* EXTRACTED TEXT *
○ ○ ○ ○

Harrison Kelley (May 12, 1836 – July 24, 1897) was a U.S. Representative from Kansas.

Born William Henry Harrison Kelley in Montgomery Township, Ohio, Kelley attended the common schools. He moved to Coffey County, Kansas, in March 1858. During the Civil War Kelley enlisted in the Fifth Regiment, Kansas Volunteer Cavalry, and served through all grades to captain. He served as captain of Company B, Fifth Cavalry, for over two years. He returned to Burlington, Kansas, in 1865. Brigadier general of Kansas State Militia in 1865. He served as a member of the State house of representatives 1868-1870. He served as director of the State penitentiary 1868-1873. Receiver of the United States land office at Topeka in 1877 and 1878. He served in the State senate 1880-1884. Deputy collector of internal revenue. He served as chairman of the livestock sanitary commission of the State. Treasurer of the State board of charities in 1889.

○ ○ ○ ○

* WORK TO DO *
**A)** Name every specific place within Kansas that the biography of Harrison Kelley mentions.
**B)** Pull out each line of the records that contains the string "kern".

* DATA SHOWN *
○ ○ ○ ○

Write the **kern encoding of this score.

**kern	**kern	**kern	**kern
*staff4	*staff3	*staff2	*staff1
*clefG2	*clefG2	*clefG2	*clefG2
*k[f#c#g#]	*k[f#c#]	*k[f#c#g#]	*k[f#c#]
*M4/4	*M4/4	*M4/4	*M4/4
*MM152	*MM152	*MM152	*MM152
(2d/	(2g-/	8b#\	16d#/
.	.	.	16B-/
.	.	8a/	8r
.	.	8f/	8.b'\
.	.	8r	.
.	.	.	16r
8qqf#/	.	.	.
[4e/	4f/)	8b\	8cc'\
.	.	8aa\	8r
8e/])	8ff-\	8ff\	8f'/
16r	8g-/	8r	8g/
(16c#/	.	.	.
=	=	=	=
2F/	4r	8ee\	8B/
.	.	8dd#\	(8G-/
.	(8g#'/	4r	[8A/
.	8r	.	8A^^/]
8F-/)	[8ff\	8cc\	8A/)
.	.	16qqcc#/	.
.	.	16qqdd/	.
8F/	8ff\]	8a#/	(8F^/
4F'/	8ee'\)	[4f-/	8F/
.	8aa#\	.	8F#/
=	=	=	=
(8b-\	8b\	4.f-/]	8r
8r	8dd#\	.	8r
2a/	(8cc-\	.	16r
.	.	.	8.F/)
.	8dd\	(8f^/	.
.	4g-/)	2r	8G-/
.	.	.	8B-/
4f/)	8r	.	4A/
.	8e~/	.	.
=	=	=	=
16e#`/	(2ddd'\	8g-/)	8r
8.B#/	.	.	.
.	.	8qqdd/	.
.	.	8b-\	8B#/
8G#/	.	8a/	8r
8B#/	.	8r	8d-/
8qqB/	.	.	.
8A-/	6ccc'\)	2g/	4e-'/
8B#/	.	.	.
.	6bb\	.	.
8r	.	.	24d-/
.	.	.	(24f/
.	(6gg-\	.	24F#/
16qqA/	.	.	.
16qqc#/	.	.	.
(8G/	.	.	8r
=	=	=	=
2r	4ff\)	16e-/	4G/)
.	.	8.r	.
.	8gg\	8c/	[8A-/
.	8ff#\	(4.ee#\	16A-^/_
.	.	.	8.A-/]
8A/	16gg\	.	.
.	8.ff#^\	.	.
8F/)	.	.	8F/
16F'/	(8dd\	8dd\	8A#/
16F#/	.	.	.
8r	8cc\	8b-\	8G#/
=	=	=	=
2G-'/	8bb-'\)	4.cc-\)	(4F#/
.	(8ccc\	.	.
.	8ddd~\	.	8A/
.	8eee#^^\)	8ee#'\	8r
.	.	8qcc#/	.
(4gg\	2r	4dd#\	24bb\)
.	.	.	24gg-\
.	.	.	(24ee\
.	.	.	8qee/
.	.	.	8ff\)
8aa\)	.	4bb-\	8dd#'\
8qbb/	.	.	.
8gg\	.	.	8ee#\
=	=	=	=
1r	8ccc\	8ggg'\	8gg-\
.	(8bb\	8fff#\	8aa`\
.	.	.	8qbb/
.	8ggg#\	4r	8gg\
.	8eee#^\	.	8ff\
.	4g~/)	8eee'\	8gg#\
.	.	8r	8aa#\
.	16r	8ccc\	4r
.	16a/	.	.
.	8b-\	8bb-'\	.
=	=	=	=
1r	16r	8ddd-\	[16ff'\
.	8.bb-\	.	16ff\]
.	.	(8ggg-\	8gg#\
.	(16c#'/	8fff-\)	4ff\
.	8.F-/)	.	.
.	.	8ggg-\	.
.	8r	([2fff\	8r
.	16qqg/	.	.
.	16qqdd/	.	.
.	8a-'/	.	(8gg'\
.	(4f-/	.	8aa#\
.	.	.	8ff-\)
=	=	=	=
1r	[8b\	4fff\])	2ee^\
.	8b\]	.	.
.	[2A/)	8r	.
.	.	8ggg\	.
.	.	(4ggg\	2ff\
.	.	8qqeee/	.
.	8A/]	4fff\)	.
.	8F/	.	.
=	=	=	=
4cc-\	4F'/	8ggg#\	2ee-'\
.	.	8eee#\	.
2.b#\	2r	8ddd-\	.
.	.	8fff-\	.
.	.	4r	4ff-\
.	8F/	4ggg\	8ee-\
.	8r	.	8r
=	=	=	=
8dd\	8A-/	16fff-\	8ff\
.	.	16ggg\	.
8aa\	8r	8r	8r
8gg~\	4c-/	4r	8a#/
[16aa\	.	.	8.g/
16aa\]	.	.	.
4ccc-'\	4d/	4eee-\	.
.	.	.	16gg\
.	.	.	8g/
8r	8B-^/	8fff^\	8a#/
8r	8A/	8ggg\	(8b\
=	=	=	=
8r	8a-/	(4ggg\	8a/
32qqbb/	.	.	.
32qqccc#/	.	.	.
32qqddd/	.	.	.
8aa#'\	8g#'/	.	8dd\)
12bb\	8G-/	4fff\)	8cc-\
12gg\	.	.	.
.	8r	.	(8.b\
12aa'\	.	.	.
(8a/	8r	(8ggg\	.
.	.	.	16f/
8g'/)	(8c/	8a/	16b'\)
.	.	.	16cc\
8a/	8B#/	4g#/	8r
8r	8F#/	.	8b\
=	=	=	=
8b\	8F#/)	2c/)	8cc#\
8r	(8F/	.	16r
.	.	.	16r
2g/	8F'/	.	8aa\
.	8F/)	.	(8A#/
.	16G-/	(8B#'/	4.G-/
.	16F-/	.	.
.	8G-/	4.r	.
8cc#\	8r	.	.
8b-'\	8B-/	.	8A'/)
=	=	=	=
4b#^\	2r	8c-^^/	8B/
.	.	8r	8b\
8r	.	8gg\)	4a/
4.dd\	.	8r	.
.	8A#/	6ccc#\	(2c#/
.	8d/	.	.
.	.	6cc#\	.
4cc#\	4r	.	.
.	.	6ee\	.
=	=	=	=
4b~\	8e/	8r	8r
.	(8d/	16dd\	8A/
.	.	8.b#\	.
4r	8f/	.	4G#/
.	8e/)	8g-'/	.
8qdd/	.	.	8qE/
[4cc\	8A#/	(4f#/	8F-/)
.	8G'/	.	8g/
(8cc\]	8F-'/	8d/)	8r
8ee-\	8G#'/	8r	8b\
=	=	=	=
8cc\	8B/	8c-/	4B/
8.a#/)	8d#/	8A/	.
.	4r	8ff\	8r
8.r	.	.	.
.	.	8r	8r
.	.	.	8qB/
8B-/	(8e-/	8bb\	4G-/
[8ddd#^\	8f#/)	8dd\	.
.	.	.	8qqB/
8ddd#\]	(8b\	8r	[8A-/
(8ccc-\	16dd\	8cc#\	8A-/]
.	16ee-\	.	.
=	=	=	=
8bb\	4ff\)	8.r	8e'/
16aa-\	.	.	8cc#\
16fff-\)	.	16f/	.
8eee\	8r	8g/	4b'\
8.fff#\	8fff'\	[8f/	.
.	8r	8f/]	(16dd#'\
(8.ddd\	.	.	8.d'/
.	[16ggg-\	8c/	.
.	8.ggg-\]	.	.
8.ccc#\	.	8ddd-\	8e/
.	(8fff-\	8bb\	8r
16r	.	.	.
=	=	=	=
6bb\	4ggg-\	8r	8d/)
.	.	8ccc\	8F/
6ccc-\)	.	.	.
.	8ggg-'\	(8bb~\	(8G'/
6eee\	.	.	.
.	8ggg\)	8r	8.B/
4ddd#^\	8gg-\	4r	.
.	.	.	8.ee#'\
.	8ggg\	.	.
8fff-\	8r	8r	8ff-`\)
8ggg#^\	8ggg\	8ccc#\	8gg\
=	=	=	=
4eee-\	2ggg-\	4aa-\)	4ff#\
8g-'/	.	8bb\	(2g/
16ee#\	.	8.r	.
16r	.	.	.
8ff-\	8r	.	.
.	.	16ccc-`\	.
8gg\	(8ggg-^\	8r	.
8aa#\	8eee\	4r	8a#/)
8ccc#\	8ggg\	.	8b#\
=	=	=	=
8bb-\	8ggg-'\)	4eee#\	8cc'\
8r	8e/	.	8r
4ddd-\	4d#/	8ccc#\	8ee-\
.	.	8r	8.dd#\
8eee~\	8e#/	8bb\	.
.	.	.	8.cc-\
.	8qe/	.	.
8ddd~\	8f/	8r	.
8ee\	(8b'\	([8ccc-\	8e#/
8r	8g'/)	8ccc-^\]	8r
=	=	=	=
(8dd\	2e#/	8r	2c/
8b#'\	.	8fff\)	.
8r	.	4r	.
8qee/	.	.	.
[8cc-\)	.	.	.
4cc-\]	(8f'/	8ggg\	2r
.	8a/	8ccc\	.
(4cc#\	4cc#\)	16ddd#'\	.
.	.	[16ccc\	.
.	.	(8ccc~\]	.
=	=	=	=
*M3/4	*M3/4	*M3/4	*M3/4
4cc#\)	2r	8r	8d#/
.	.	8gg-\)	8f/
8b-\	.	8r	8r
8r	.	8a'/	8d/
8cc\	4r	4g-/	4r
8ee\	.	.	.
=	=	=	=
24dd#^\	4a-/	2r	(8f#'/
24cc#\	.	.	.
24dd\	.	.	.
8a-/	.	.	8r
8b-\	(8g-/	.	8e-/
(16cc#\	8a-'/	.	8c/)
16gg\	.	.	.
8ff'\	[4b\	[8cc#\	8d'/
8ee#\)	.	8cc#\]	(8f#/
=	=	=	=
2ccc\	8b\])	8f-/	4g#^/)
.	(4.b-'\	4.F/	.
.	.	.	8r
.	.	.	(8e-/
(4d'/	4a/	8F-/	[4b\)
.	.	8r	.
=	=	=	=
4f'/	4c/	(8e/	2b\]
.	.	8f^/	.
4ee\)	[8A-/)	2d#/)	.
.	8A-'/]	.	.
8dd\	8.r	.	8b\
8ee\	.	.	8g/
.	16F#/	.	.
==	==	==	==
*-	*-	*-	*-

○ ○ ○ ○

* SET OF ANSWERS *
**A)** Coffey County, Burlington, Topeka

**B)**
Write the **kern encoding of this score.
**kern	**kern	**kern	**kern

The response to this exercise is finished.